Keine „einsame Besserwisserin“

KOMMENTAR

Von Reinhard Kriechbaum

24/11/21 Suspense nennt man das im Film. Alle erwarten das Schreckliche, aber es kommt nicht. Für das Pressegespräch heute Mittwoch (24.11.) Nachmittag hat man sich eine filmreife Dramaturgie ausgedacht. Alle Kuratoriumsmitglieder und die anwesenden Journalisten blickten nach links, von wo die neue Präsidentin hätte kommen sollen.

Aber sie kam nicht und nicht. Schließlich ist nach anderthalb Minuten des Wartens die derzeitige Präsidentin hinausgeeilt, um der Panne abzuhelfen. Nach diesem Thrill, wir geben es zu, wären wir sehr enttäuscht gewesen, wenn das Erwartete, die Erwartete dahergekommen wäre. Landtagspräsidentin Brigitta Pallauf schien ja so gut wie festzustehen, der Hotelier Sepp Schellhorn oder die ehemalige Außenministerin Ursula Plassnik wurden zuletzt auch genannt.

Es kam eine Dame, die wahrscheinlich keine und keiner der anwesenden Journalistinnen und Journalisten auf der Straße erkannt hätte, deren Name vorher noch nicht gefallen war. Kristina Hammer kommt aus der internationalen Wirtschaft. Ihre Profession ist es, bekannte Marken noch bekannter zu machen. Vom Wiener „Steffl“ bis zu Volvo, Jaguar, Rover und Merzedes-Benz. Da passen die Salzburger Festspiele wohl gut dazu, auch wenn's Kultur ist.

Enge schwarze Lokalpolitik hat offensichtlich diesmal keine Rolle, das Schweizer Personalberatungsunternehmen Egon Zehnder offensichtlich nicht nur einen Pro-forma-Part gespielt bei der Präsidentinnen-Findung.
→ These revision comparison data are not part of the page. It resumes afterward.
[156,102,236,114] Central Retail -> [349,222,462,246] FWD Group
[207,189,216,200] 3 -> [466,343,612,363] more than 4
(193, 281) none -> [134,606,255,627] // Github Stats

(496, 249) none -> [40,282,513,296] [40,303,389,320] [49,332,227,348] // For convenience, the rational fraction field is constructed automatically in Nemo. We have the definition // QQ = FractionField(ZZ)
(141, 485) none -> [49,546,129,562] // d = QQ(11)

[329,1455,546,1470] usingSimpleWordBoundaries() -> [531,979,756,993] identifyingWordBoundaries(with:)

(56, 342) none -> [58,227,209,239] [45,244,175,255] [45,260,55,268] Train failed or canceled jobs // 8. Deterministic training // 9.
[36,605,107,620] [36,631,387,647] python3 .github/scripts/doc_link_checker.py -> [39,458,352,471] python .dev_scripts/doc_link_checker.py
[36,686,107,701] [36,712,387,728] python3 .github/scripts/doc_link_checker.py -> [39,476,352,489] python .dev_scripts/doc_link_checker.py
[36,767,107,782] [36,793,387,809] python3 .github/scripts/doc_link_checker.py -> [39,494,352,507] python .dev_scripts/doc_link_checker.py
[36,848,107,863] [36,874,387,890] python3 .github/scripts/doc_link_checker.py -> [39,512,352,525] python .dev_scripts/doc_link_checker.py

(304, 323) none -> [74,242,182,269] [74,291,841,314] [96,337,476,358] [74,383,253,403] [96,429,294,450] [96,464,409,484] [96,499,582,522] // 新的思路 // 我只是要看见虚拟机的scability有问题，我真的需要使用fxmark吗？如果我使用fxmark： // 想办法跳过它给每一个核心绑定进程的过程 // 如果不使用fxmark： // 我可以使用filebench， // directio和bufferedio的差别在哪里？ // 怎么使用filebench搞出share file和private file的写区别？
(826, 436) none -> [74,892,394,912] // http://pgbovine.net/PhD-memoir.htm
Landeshauptmann Haslauer hat bei der Vorstellung der Kandidatin dezidiert betont, was man eben nicht suchte: keine Persönlichkeit mit „intendantischer Vergangenheit“, und auch niemanden mit ausgefuchster kaufmännischer Qualifikation. Eine Frau mit offensichtlicher Führungsfähigkeit, die ein Feeling für Marken-Positionierung hat, wird so falsch nicht sein als Festspielpräsidentin. Man darf ihr, die in den vergangenen 25 Jahren in den Vorstands-Etagen nahmhafter Unternehmensgruppen umgegangen ist, auch zutrauen, dass sie den richtigen Tonfall findet, um Sponsoren und Mäzene zu gewinnen und bei der Stange zu halten. Der Eindruck derzeit: Da hat man eine Kundige gefunden, der die großen Spuren der scheidenden Präsidentin Helga Rabl-Stadler zumindest nicht viel zu groß sind.

Auf die individuelle Handschrift von Kristina Hammer als neuer Präsidentin darf man also gespannt sein. Sie zitierte gleich mal den Komponisten Wolfgang Rihm – Kunst entstehe nicht durch einsames Besserwissen, sie entstehe durch Dialog. Und auf neugierige Journalistenfragen konterte sie: „Lassen Sie mich ankommen, lassen sie mich zuhören.“ Werten wir das als gutes Omen.